Data to process.
┏━━

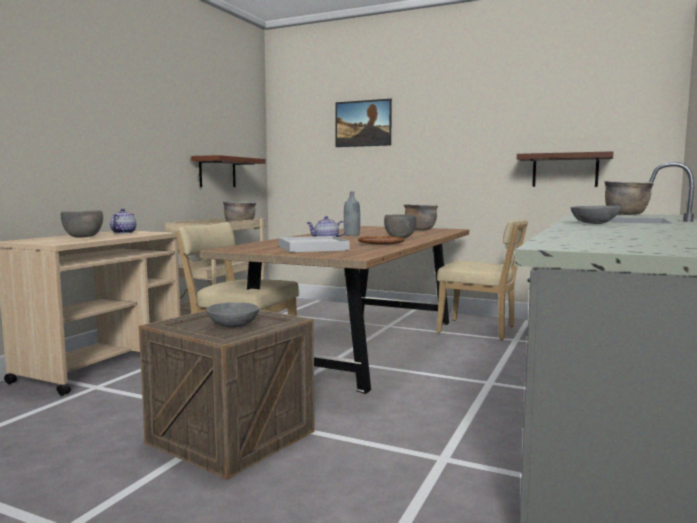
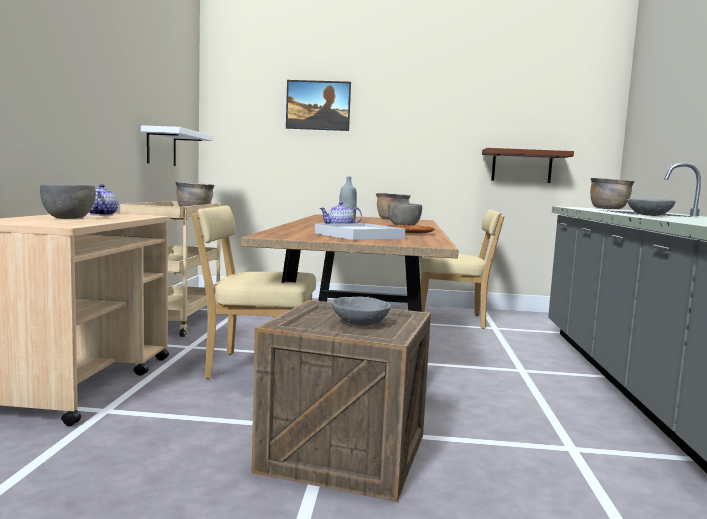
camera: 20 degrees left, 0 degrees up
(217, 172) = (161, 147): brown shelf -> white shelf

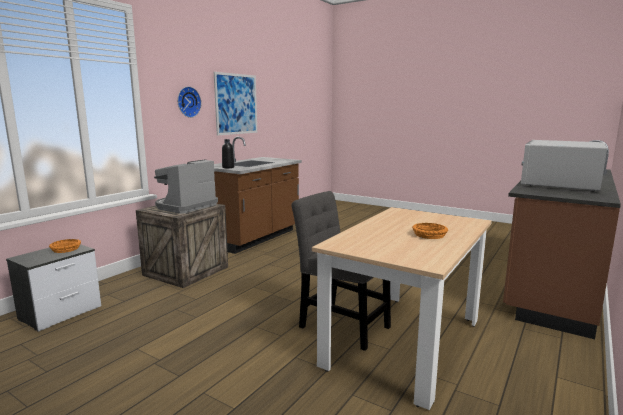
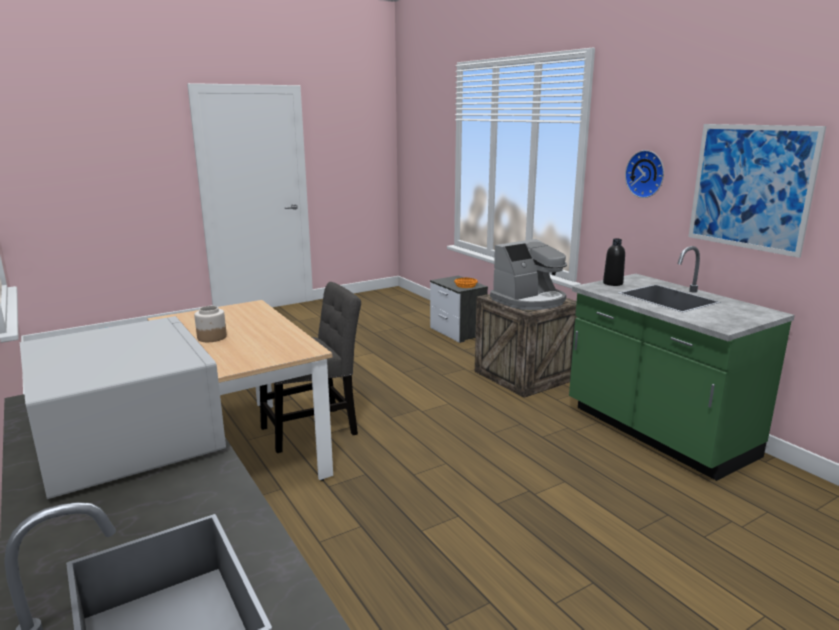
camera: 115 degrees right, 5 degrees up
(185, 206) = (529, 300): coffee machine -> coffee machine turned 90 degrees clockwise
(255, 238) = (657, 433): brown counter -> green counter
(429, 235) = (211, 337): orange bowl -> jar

┗━━
┏━━

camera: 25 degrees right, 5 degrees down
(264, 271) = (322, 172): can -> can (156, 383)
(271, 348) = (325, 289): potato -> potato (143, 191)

┗━━
┏━━

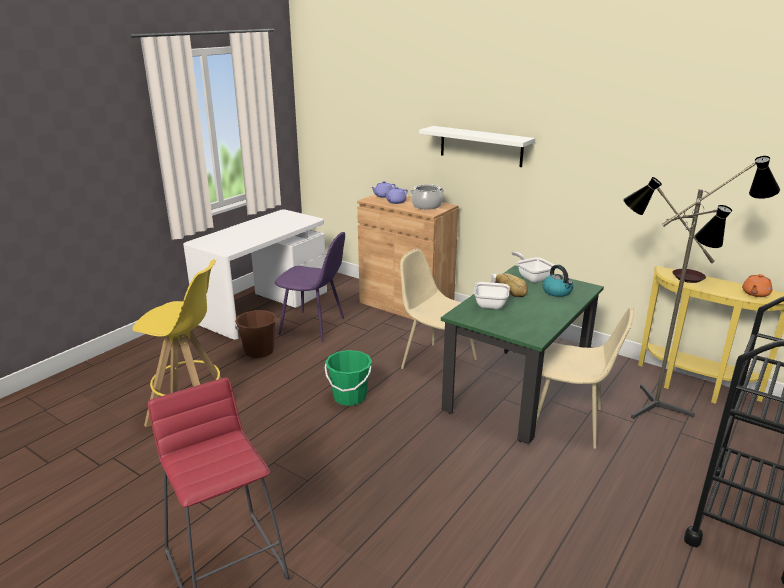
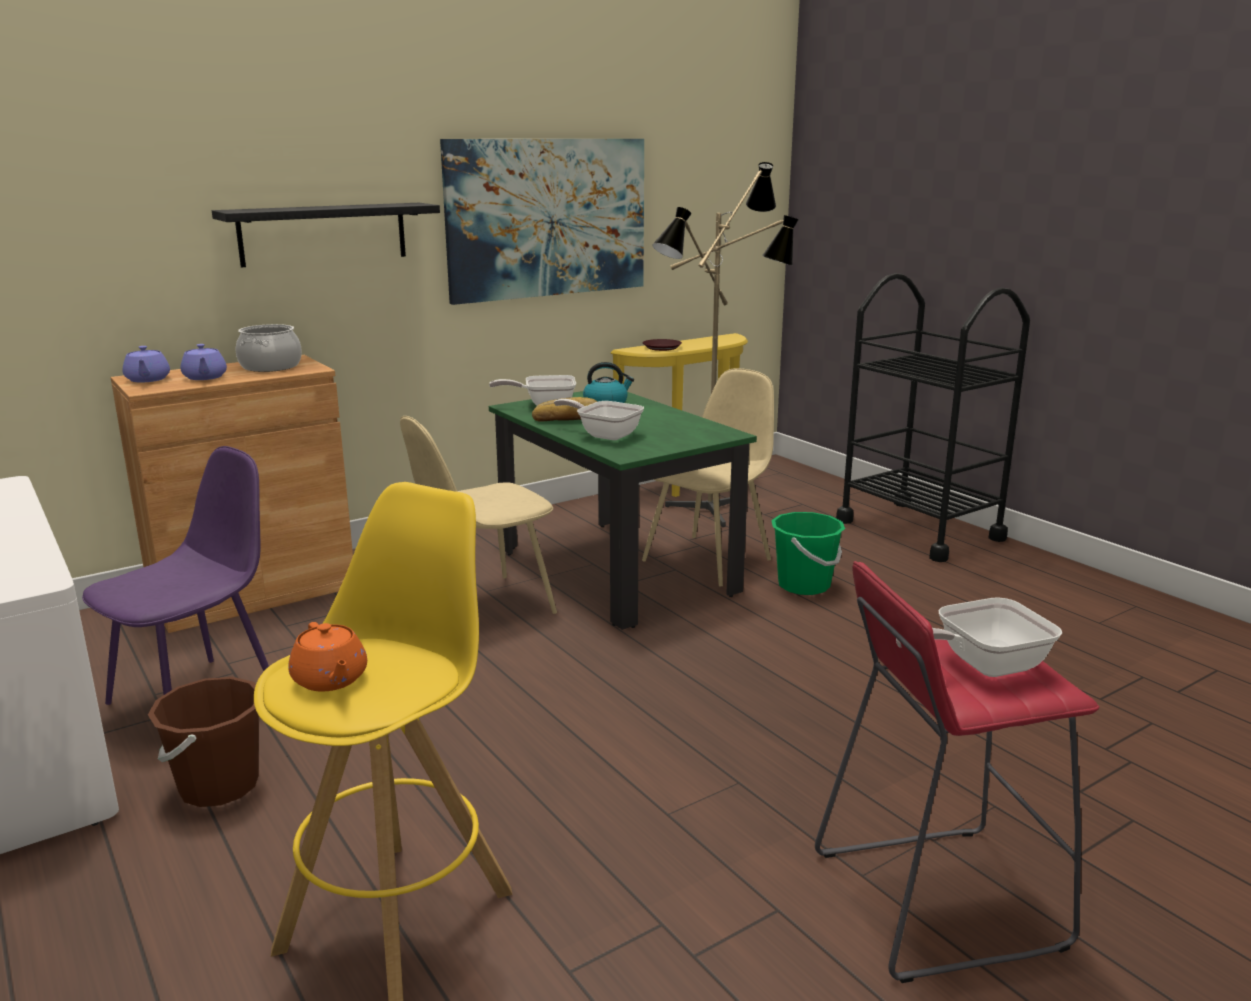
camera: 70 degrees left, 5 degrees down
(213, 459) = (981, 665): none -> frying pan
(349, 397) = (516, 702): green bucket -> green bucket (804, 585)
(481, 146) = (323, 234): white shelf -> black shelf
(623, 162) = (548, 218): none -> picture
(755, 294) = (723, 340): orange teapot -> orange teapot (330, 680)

┗━━

Task details.
Look through the data above and return each line where the string "right" occurs.

Problem solution.
camera: 115 degrees right, 5 degrees up
camera: 25 degrees right, 5 degrees down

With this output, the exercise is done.